Les députés ont adoptés la réforme sur les ruptures conventionnelles.
Résumé de l’article
Les députés ont adopté le 26 mai 2026 le projet de loi transposant l’avenant à la convention d’assurance chômage (négocié en février 2026 entre patronat et une partie des syndicats : Medef, CPME, U2P, CFDT, CFTC, FO).
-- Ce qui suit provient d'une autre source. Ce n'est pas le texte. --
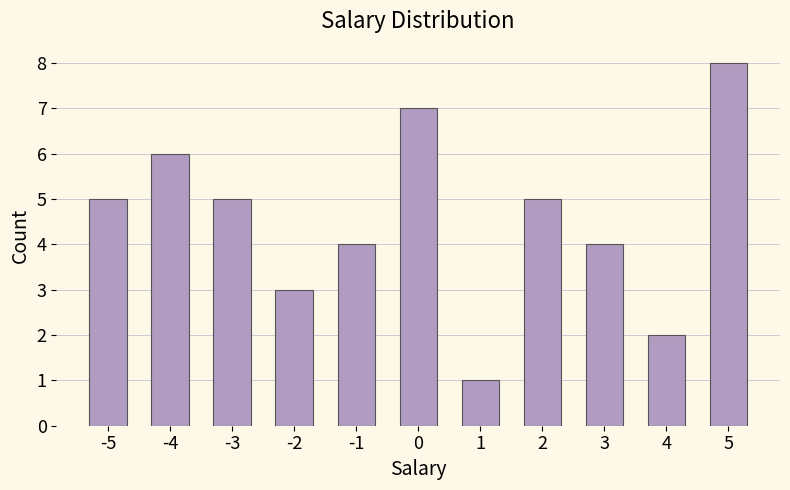

Count the number of categories in the chart.

11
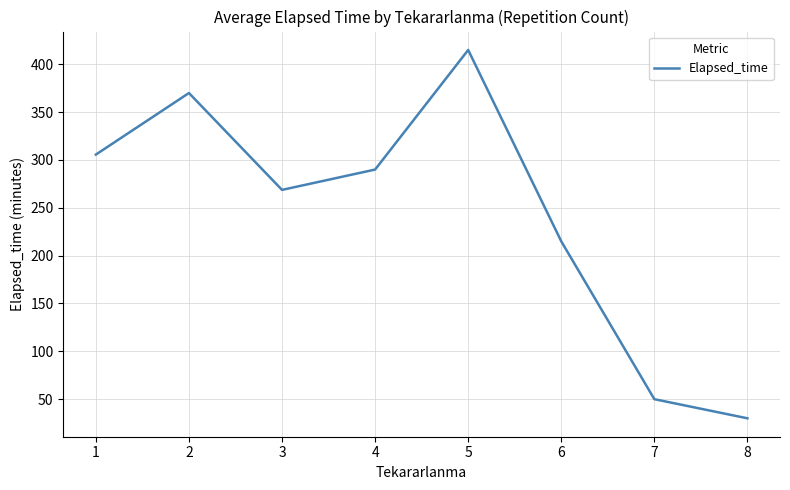

Reading left to right, what are all the values shown in this chart?

1=305.7	2=370.0	3=268.8	4=290.0	5=415.0	6=215.0	7=50.0	8=30.0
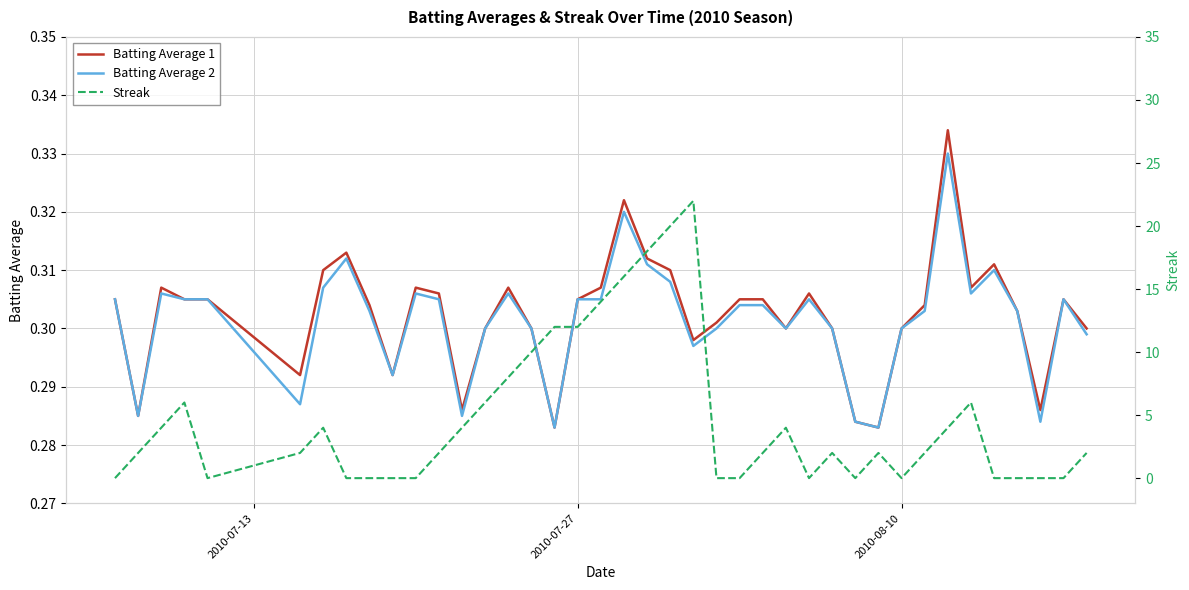

True or false: Batting Average 2 and Batting Average 1 intersect in this chart.

False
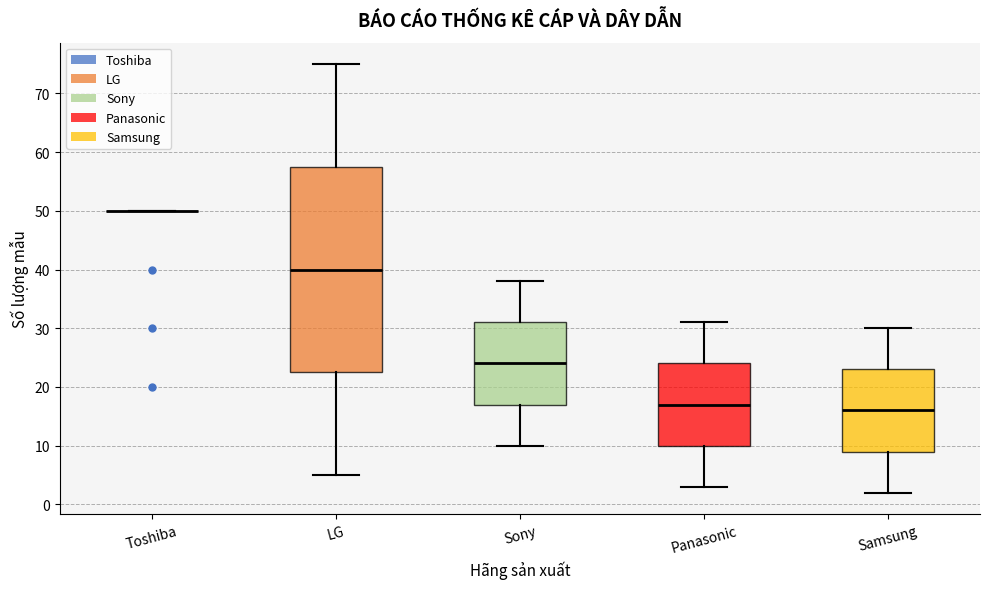

Comparing the boxes themselves (not the whiskers), which one is the tallest?

LG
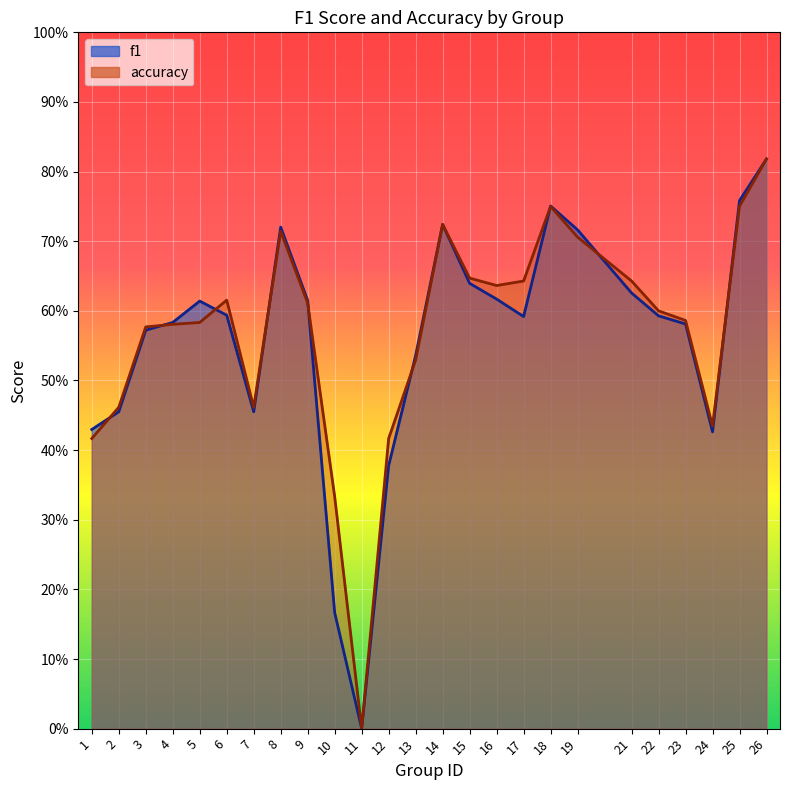

At which label does f1 reach its peak?

26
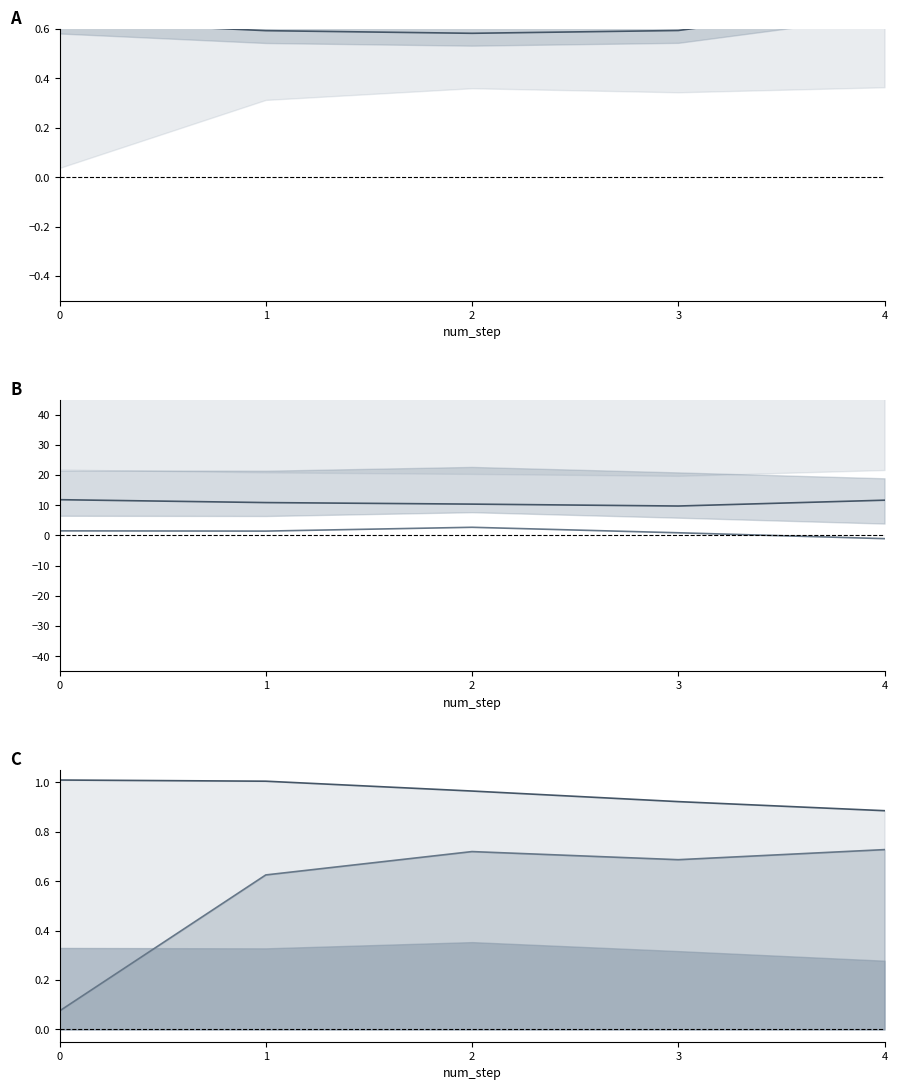

Does the chart display data point markers on the line(s)?

No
Le cœur de la réforme porte sur les ruptures conventionnelles (RC) :
Réduction de la durée
maximale d’indemnisation chômage pour les salariés
partant via une RC :
- Moins de 55
ans : passage de 18 à 15 mois. ´
- 55 ans et
plus :
passage à 20,5 mois (contre 22,5 mois auparavant, et jusqu’à
27 mois pour les plus de 57 ans).
- Accompagnement
renforcé par France Travail (dès le premier entretien) et contrôles
plus stricts pour accélérer le retour à l’emploi.
Les sanctions existent
déjà (21 % des indemnisés post-RC ont été sanctionnés fin 2025 pour recherche
insuffisante d’emploi).
Objectif affiché : freiner le « phénomène » des RC (515 000 en 2024, soit plus d’un quart des dépenses chômage), réintégrer plus vite des profils souvent qualifiés, et réaliser environ 1 milliard d’euros d’économies annuelles à régime de croisière, avec 15 000 retours à l’emploi supplémentaires par an.
La mise en œuvre effective est prévue après un vote final à l’Assemblée (2 juin) et un décret (visant septembre 2026). D’ici là, les anciennes règles s’appliquent.
Autres changements importants (complétant l’article)
- Depuis le 1er janvier 2026 (LFSS 2026) : la contribution patronale sur la part exonérée des indemnités de rupture conventionnelle passe de 30 % à 40 %. Cela augmente nettement le coût pour l’employeur.
Pourquoi les salariés sont (largement) perdants et ont moins intérêt à utiliser ce dispositif ?
La rupture conventionnelle était attractive car elle permettait un départ négocié avec
- Indemnité spécifique (au moins légale, souvent plus élevée).
- Droits au chômage complet (comme un licenciement).
- Exonérations fiscales et sociales sur une partie de l’indemnité.
- Moins de contentieux qu’un licenciement.
Avec la réforme, plusieurs tableaux sont défavorables aux salariés :
1. Moins de chômage : Vous percevez des allocations pendant une durée nettement plus courte (perte de 3 à 6,5 mois selon l’âge). C’est une perte financière directe importante, surtout si vous ne retrouvez pas vite un emploi. Les seniors (qui utilisaient beaucoup la RC) sont particulièrement touchés.
2. Pression accrue pour retrouver du travail : Accompagnement renforcé + contrôles plus stricts de France Travail = risque plus élevé de radiation ou de sanctions si vous ne cherchez pas « activement » (voyages, reconversion lente, etc., deviennent plus risqués).
3. Négociation plus difficile : L’employeur paie plus cher (contribution à 40 % + indemnité). Il sera donc moins enclin à accepter une RC ou à proposer une indemnité élevée. Beaucoup d’entreprises préféreront désormais d’autres voies (licenciement économique, démission avec accord, ou rien du tout).
4. Perte d’attractivité globale : La RC devient un dispositif « moins confortable ». Pour un salarié qui veut partir, la démission pure (sans chômage) ou un licenciement (si négociable) peuvent parfois s’avérer comparables ou meilleurs, selon le contexte. Les employeurs, eux, gagnent en marge de manœuvre pour limiter les départs « de confort ».
En résumé : le salarié perd du temps d’indemnisation, subit plus de pression, et obtient potentiellement une indemnité moindre, tandis que l’objectif explicite de la réforme est de rendre la RC moins attractive pour réduire son usage.
C’est pourquoi de nombreux observateurs et vidéos/conseils disent désormais aux salariés : « Évitez de demander une RC si possible, ou négociez très dur ».